On en voit surtout de fréquents exemples à la Chambre des députés.

Entre autres, M. Arago.—M. Arago est un savant célèbre; pendant longtemps, on s’est habitué à n’avoir chaud ou froid en France que sur l’avis de M. Arago. Les journaux considéraient M. Arago comme un capucin hygromètre; on disait: M. Arago a ôté ou a remis son capuchon,—c’est-à-dire il fait beau ou il pleut.

En ce temps-là, les affaires du ciel allaient on ne peut mieux.—La nuit succédait au jour régulièrement et le jour à la nuit,—et l’on savait gré à M. Arago;—l’année avait ses cinquante-deux dimanches, et l’on disait: «Cet excellent M. Arago!»

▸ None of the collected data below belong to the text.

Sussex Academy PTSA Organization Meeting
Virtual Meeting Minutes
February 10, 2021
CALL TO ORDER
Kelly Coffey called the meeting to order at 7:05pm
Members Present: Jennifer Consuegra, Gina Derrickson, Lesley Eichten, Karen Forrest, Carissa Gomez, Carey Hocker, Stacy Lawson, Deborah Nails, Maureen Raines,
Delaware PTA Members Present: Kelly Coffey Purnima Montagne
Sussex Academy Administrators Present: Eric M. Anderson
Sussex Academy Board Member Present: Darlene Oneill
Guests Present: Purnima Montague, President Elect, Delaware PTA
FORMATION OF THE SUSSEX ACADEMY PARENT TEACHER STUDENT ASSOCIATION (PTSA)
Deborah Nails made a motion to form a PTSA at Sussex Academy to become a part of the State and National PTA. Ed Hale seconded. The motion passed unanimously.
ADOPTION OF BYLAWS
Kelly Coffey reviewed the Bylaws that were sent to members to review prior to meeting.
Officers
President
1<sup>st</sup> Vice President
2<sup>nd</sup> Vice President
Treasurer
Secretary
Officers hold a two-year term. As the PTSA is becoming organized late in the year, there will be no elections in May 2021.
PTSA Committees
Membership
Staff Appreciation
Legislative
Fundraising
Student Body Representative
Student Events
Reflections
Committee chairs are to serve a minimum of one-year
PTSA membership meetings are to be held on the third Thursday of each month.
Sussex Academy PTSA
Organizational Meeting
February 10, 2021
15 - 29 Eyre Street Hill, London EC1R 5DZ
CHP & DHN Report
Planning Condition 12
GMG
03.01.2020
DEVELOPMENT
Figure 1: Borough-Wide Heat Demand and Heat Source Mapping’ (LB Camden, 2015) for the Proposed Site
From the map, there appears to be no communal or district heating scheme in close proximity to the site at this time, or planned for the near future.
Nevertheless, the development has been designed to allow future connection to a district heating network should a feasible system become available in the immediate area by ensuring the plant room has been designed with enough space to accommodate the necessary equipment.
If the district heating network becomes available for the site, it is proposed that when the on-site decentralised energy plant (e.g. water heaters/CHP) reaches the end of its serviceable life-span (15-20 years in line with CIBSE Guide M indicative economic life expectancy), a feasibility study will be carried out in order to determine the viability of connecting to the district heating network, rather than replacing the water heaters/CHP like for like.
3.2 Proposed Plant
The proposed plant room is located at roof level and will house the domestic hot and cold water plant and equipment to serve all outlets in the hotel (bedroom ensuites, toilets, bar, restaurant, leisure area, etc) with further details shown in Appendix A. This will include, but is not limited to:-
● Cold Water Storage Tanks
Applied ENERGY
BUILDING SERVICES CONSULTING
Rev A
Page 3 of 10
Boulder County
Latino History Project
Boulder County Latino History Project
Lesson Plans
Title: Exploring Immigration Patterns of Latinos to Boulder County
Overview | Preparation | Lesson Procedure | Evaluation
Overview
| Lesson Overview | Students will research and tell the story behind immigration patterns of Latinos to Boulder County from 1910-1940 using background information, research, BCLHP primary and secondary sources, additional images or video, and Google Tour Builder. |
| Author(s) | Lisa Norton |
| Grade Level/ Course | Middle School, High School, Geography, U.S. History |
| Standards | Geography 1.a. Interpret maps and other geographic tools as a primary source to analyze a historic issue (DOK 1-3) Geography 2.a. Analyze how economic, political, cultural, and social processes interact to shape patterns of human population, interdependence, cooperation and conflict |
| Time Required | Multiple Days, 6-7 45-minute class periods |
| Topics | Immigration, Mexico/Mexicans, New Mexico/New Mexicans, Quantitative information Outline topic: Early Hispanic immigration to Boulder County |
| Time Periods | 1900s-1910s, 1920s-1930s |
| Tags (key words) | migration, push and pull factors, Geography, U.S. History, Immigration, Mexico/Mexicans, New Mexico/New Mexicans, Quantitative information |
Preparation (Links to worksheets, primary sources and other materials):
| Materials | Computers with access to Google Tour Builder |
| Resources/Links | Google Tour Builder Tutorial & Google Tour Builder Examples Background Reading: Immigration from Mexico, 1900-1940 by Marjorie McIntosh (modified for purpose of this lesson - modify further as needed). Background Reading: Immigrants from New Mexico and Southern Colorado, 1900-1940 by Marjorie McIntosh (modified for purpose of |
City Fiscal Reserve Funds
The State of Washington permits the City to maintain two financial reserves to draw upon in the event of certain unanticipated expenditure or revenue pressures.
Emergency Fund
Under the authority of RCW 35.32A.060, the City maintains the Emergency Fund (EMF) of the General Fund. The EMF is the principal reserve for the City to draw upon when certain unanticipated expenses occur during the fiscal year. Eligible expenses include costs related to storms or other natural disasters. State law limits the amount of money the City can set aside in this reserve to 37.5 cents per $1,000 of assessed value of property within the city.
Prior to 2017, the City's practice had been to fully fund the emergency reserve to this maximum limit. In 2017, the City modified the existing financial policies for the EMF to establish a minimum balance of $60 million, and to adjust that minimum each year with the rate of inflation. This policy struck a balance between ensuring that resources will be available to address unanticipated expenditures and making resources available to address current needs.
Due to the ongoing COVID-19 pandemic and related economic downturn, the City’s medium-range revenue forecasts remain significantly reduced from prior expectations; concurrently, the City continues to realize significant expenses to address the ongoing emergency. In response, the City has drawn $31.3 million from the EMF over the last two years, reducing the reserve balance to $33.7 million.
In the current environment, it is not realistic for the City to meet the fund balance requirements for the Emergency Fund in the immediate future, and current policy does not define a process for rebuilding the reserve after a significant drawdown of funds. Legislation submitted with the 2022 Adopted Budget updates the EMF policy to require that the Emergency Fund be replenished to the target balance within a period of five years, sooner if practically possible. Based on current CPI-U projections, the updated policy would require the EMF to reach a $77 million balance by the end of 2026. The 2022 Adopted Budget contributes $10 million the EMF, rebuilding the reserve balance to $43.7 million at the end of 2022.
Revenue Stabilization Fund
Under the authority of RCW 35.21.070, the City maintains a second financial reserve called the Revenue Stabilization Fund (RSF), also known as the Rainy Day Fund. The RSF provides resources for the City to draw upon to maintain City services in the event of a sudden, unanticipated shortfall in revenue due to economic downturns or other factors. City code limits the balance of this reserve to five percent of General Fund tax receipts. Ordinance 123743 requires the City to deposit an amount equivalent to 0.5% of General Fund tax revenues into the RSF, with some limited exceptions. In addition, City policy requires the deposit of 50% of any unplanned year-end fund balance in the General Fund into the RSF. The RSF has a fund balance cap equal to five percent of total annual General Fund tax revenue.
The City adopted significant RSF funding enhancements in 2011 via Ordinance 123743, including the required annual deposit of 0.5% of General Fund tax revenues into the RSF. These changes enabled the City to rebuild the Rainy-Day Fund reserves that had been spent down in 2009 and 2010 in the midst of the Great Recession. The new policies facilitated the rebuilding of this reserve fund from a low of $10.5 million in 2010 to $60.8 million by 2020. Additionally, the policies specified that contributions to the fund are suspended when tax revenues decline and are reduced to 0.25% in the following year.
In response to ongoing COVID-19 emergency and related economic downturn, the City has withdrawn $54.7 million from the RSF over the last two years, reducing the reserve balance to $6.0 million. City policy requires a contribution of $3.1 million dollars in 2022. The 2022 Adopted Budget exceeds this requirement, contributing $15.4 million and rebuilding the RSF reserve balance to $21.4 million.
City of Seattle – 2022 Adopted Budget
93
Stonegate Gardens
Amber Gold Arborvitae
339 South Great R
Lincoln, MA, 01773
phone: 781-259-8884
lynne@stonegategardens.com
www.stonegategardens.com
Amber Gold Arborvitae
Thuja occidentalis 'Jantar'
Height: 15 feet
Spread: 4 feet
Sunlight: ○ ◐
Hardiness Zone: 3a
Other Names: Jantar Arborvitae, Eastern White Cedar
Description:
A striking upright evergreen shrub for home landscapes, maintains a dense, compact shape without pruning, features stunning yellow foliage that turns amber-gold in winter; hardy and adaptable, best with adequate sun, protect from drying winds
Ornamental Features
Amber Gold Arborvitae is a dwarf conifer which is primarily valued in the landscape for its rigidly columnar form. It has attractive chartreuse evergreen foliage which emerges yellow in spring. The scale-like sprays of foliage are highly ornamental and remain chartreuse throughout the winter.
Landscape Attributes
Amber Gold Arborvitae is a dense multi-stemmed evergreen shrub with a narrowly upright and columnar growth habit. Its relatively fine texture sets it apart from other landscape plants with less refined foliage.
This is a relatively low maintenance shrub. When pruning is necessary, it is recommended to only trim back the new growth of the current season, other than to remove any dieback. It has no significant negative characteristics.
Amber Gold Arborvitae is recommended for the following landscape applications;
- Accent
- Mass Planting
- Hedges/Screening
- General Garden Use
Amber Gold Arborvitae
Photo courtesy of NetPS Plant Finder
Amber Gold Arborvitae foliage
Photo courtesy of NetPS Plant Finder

Pour les affaires de la terre, elles allaient comme elles ont toujours été et comme elles iront toujours:—fort mal pour le plus grand nombre,—au bénéfice de quelques-uns.

Mais voici qu’un jour M. Arago se laissa choir dans le puits des affaires politiques,—qu’il se fit député et grand citoyen.

De ce jour, les affaires de la terre se mirent à aller absolument comme elles allaient auparavant;—pour les affaires du ciel, ce fut autre chose: l’anarchie se mit dans les astres;—la voix même de M. Arago ne fut plus écoutée:—M. Arago avait dit: «Les étoiles fileront.»

Et les étoiles ne filèrent pas:—il y eut au ciel des étoiles intelligentes,—comme sur terre des baïonnettes intelligentes;—il pleut l’hiver, il ne pleut pas l’été;—il fait chaud en février et froid en mai; enfin, on s’attend à voir arriver, d’un moment à l’autre, la fameuse semaine des trois jeudis, tant prédite par les prophètes.

Voilà sur quoi se fondent les personnes qui veulent s’en prendre à M. Arago de ce qu’il ne pleut pas.